-- Opening Marker --

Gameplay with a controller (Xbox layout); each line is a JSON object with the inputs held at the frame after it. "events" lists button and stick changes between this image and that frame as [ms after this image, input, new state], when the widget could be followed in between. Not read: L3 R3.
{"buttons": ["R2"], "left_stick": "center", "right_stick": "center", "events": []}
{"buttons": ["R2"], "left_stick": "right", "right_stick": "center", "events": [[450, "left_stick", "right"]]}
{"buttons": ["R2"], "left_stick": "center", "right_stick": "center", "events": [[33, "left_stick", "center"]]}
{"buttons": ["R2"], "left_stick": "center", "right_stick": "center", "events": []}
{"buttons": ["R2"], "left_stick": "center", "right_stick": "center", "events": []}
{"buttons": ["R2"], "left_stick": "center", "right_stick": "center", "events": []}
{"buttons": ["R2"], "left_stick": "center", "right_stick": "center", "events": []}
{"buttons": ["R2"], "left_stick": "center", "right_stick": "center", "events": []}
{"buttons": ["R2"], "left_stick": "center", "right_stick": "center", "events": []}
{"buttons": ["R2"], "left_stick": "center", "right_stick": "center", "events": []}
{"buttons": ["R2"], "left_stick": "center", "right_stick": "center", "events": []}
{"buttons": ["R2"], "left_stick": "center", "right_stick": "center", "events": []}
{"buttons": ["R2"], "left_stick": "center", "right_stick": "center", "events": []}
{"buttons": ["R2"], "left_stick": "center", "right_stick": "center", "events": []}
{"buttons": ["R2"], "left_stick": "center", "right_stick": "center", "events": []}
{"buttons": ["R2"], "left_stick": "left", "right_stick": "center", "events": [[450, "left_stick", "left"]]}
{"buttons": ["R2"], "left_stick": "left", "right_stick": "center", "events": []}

-- Closing Marker --

▶ EXERCISE DIRECTIONS
Transcribe every record exactly, keeping each line as it is.

▶ SOLUTION FOR THIS EXERCISE
Gameplay with a controller (Xbox layout); each line is a JSON object with the inputs held at the frame after it. "events" lists button and stick changes between this image and that frame as [ms after this image, input, new state], when the widget could be followed in between. Not read: L3 R3.
{"buttons": ["R2"], "left_stick": "center", "right_stick": "center", "events": []}
{"buttons": ["R2"], "left_stick": "right", "right_stick": "center", "events": [[450, "left_stick", "right"]]}
{"buttons": ["R2"], "left_stick": "center", "right_stick": "center", "events": [[33, "left_stick", "center"]]}
{"buttons": ["R2"], "left_stick": "center", "right_stick": "center", "events": []}
{"buttons": ["R2"], "left_stick": "center", "right_stick": "center", "events": []}
{"buttons": ["R2"], "left_stick": "center", "right_stick": "center", "events": []}
{"buttons": ["R2"], "left_stick": "center", "right_stick": "center", "events": []}
{"buttons": ["R2"], "left_stick": "center", "right_stick": "center", "events": []}
{"buttons": ["R2"], "left_stick": "center", "right_stick": "center", "events": []}
{"buttons": ["R2"], "left_stick": "center", "right_stick": "center", "events": []}
{"buttons": ["R2"], "left_stick": "center", "right_stick": "center", "events": []}
{"buttons": ["R2"], "left_stick": "center", "right_stick": "center", "events": []}
{"buttons": ["R2"], "left_stick": "center", "right_stick": "center", "events": []}
{"buttons": ["R2"], "left_stick": "center", "right_stick": "center", "events": []}
{"buttons": ["R2"], "left_stick": "center", "right_stick": "center", "events": []}
{"buttons": ["R2"], "left_stick": "left", "right_stick": "center", "events": [[450, "left_stick", "left"]]}
{"buttons": ["R2"], "left_stick": "left", "right_stick": "center", "events": []}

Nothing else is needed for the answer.